Ce système serait à la fois plus simple et plus efficace. Il ne se heurterait à aucun obstacle légal, qu'il soit conventionnel, constitutionnel ou même jurisprudentiel.
Dans un arrêt du 3 juin 2009, le Conseil d'État relève que les personnes retenues doivent avoir accès à des personnes morales présentant des garanties d'indépendance et de compétence suffisantes. Quant à la Convention européenne des droits de l'homme (CEDH), elle mentionne, dans son article 5, une information large et adaptée, que garantit le présent texte.
De même, cette proposition de loi ne remet absolument pas en cause l'article 13 de la directive Retour, qui, dans les mêmes termes, traite de la représentation juridique et de l'assistance garanties aux étrangers.
Ce système, en vertu duquel la mission d'information est assurée par un service public et où les avocats exercent quant à eux l'assistance juridique, est déjà en vigueur dans d'autres pays. Je pense notamment à l'Allemagne, à l'Espagne et aux Pays-Bas.
Enfin, la commission a amendé le présent texte pour assurer la pleine cohérence des différentes missions : désormais, on précise clairement que les représentants de l'Ofii interviennent au cours de la procédure au côté des avocats, en s'alignant sur les dispositions relatives aux zones d'attente.

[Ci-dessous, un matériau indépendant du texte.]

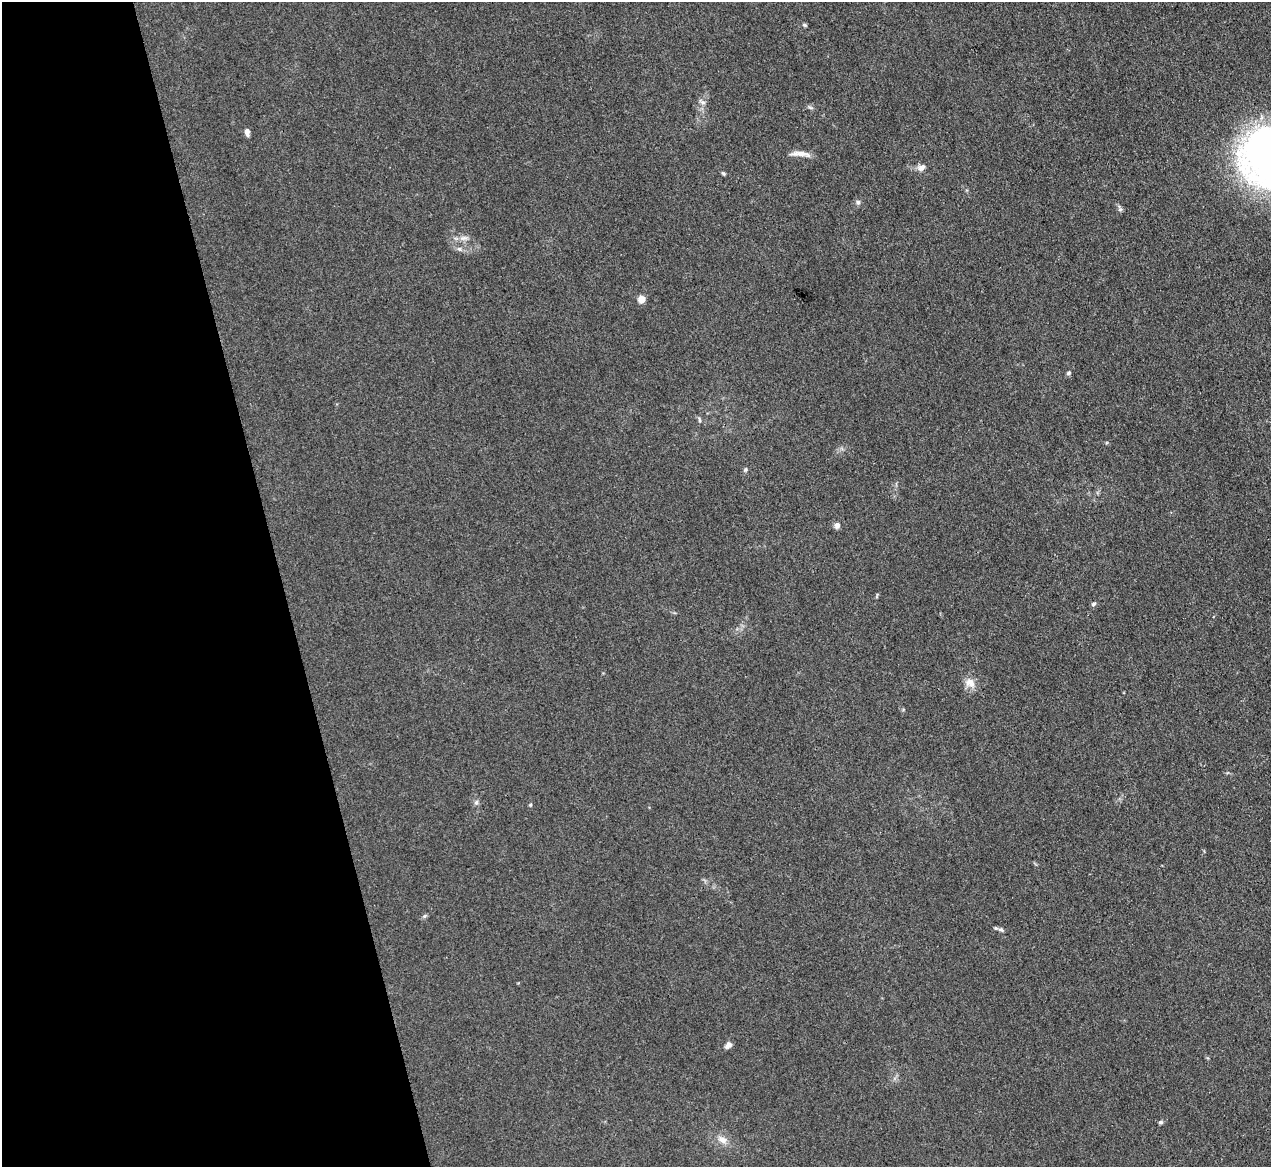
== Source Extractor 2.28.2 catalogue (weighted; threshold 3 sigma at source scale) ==
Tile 5 of 4 x 4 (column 1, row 2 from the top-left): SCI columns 1-1269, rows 2470-3634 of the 5075 x 5060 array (HDU 1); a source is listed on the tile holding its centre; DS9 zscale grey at full resolution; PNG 1273 x 1169 px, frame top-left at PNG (2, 2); no overlay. Shown black and unused: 22% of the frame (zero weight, under 3 of 4 exposures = <1% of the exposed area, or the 3 px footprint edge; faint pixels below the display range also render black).
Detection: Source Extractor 2.28.2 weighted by HDU 2 'WHT'; one run over the whole footprint, this tile lists its part. Background 0.0195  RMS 0.0047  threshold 0.021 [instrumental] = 3 sigma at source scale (4.5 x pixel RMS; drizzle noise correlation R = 1.50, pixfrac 1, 0.05/0.05 arcsec/px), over >= 5 px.
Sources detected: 27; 1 inside a brighter listed object's ellipse — not listed separately; the other 26 listed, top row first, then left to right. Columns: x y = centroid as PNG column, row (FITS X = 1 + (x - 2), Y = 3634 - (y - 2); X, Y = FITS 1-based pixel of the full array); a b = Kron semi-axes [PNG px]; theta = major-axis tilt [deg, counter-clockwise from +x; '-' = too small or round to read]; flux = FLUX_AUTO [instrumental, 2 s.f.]
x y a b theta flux
804 25 6 4 -20 0.68
702 102 11 4 -19 1.1
810 108 8 3 -19 0.81
247 132 8 5 -86 2.1
800 153 24 6 0 4.1
921 167 11 8 22 2.3
723 173 6 4 -31 0.66
858 202 6 6 - 1.1
1120 209 9 5 -69 1.1
463 238 12 6 7 2.1
459 249 7 5 -21 1.2
641 299 5 4 - 9.9
1069 373 7 5 42 0.82
699 420 8 3 -79 0.71
745 469 6 5 - 0.77
837 525 7 7 - 1.8
877 596 9 2 79 0.51
1093 604 7 5 40 0.85
970 683 15 12 -31 4.3
476 802 7 5 87 1.2
530 805 5 4 - 0.47
425 916 6 4 70 0.73
1001 929 7 5 -14 0.97
728 1045 9 6 48 2
1161 1122 7 5 14 0.79
722 1140 15 9 -33 3.8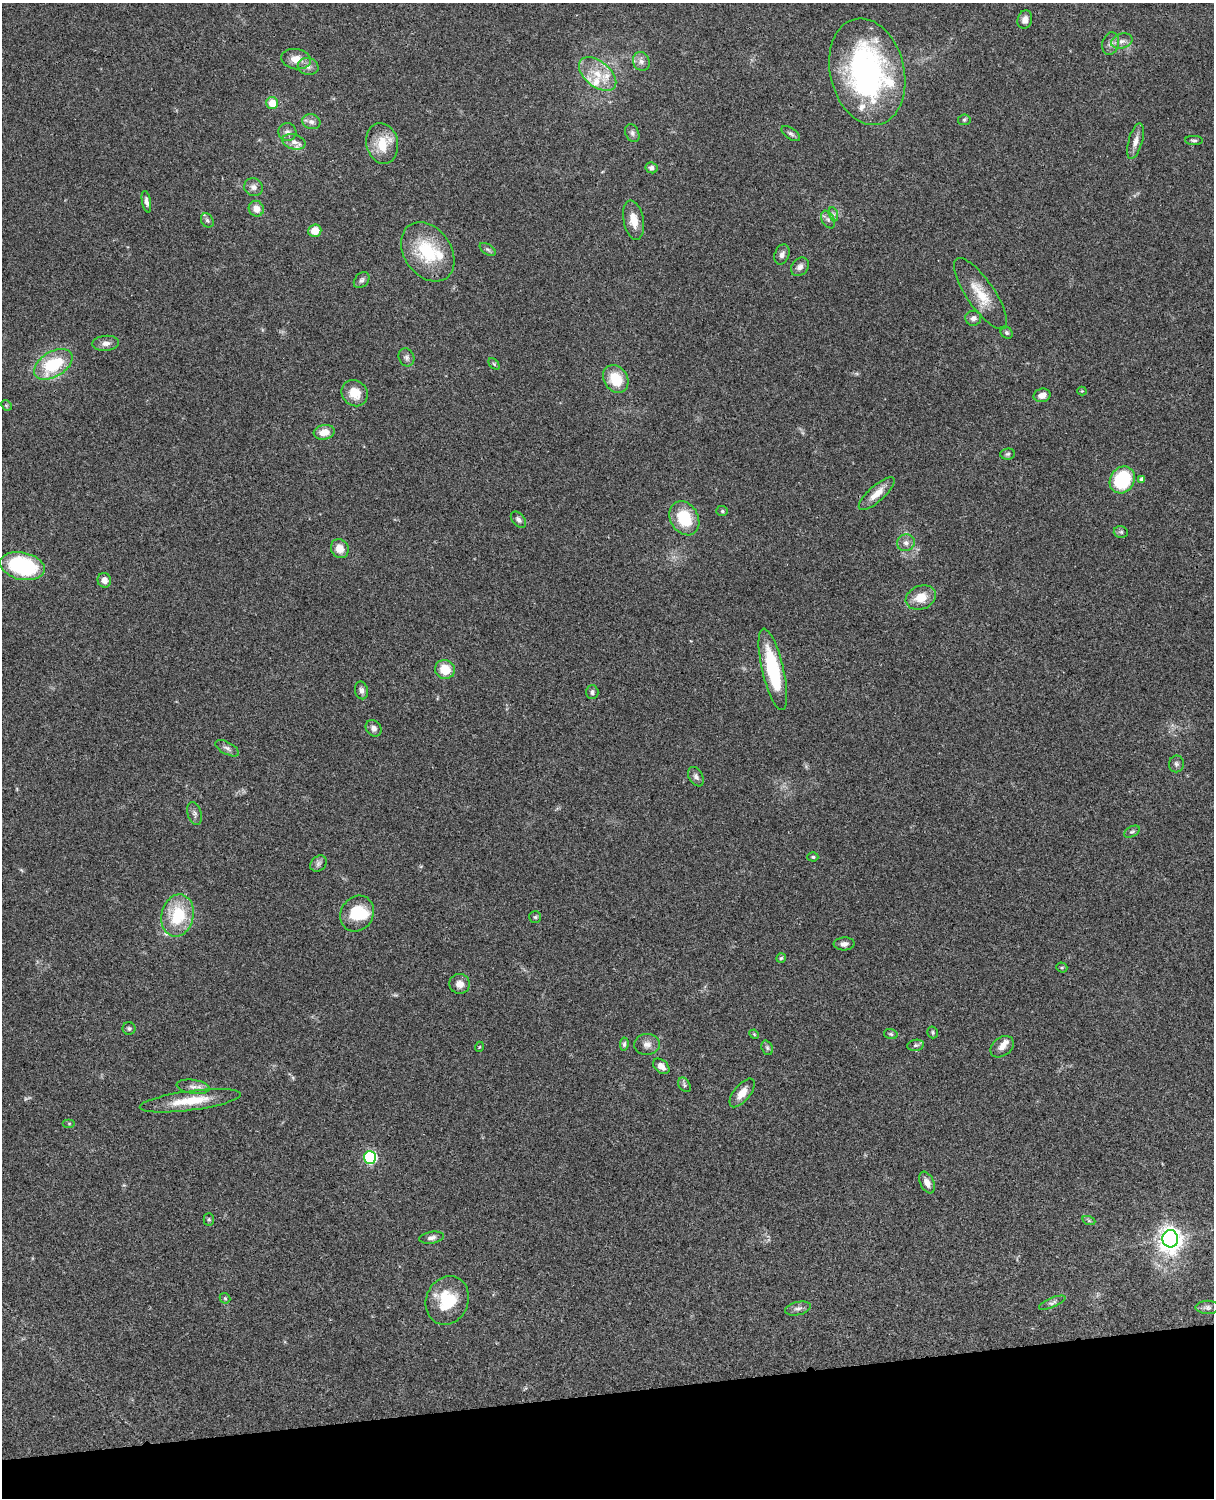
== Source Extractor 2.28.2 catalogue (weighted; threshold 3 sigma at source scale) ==
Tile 10 of 4 x 3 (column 2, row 3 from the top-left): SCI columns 1333-2544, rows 277-1772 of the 5087 x 4927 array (HDU 1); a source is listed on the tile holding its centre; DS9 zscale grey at full resolution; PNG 1216 x 1500 px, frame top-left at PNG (2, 3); each listed source drawn as its Kron ellipse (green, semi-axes under 4 px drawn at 4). Shown black and unused: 7% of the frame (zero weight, under 3 of 4 exposures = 6% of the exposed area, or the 3 px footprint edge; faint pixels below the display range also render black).
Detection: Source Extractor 2.28.2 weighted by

En l'état, cette proposition de loi nous semble donc apporter toutes les garanties nécessaires. L'Ofii est un acteur connu et reconnu, à même de fournir une information éclairée ; et, devant notre commission des lois, son directeur général a assuré qu'il était tout à fait prêt à accepter cette mission, à condition d'obtenir les équivalents temps plein (ETP) nécessaires.
Nous avons, enfin, amendé le présent texte, afin de permettre son entrée en vigueur à partir de 2026. Nous serons donc au rendez-vous pour assurer une assistance juridique digne de ce nom et une information éclairée des personnes retenues. (Applaudissements sur des travées du groupe Les Républicains.)